Intel buries hatchet with OLPC
Intel and the One Laptop per Child project have unveiled a partnership that ends the long standing rivalry between the low cost notebook project and the chipmaker.

Intel will join the board for OLPC and, in a rather cryptic description of the new partnership, the two also pledged to "work together to bring the benefits of technology to the developing world through synergy of their respective programs".

Intel's Classmate PC and the OLPC's XO notebooks both target students in developing nations.

The OLPC project, however, relies on AMD processors and runs Linux.
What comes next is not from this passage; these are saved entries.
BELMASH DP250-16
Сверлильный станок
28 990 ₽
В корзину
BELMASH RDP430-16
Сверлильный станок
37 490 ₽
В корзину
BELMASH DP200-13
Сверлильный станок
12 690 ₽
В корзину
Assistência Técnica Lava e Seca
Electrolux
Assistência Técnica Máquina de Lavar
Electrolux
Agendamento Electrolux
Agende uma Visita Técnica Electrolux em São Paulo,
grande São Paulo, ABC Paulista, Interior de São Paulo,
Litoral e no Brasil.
Classmate uses silicon from Intel and comes in both Linux and Windows flavours.

A spokesperson for OLPC did not immediately respond to a question from vnunet.com inquiring whether the pair plan to start using Intel chips in the XO.

The two groups have fought bitter wars over what each perceives as the best way to bring technology to students.

Intel chairman Craig Barrett has dismissed OLPC as a " US$100 gadget", in a reference to the device's long term price goal of US$100.

Microsoft too has shown little love for the design, although the company has received testing units and is attempting to make them run Windows.

The attack prompted OLPC chief Nicholas Negroponte, founder and chairman of MIT's Media Lab, to paint Intel's and Microsoft's criticism as the ultimate compliment.

"Then you know you're doing something right," Negroponte quipped at the Red Hat Summit in April 2006.

But the new partnership seems to have melted all the old animosity.

"Joining OLPC is a further example of our commitment to education over the last 20 years and our belief in the role of technology in bringing the opportunities of the 21st century to children around the world," Intel chief executive Paul Otellini said in a press release.

Negroponte argued that the collaboration will increase the reach of technology to children, ultimately making them the winners.

Intel's Classmate PC is essentially a shrunken down, low end notebook computer that sells for about US$300.

The XO is expected to cost up to Us$175 at launch. The OLPC positions it as an education project that will make children more familiar with computers and allow them to self-educate without having to rely on teachers.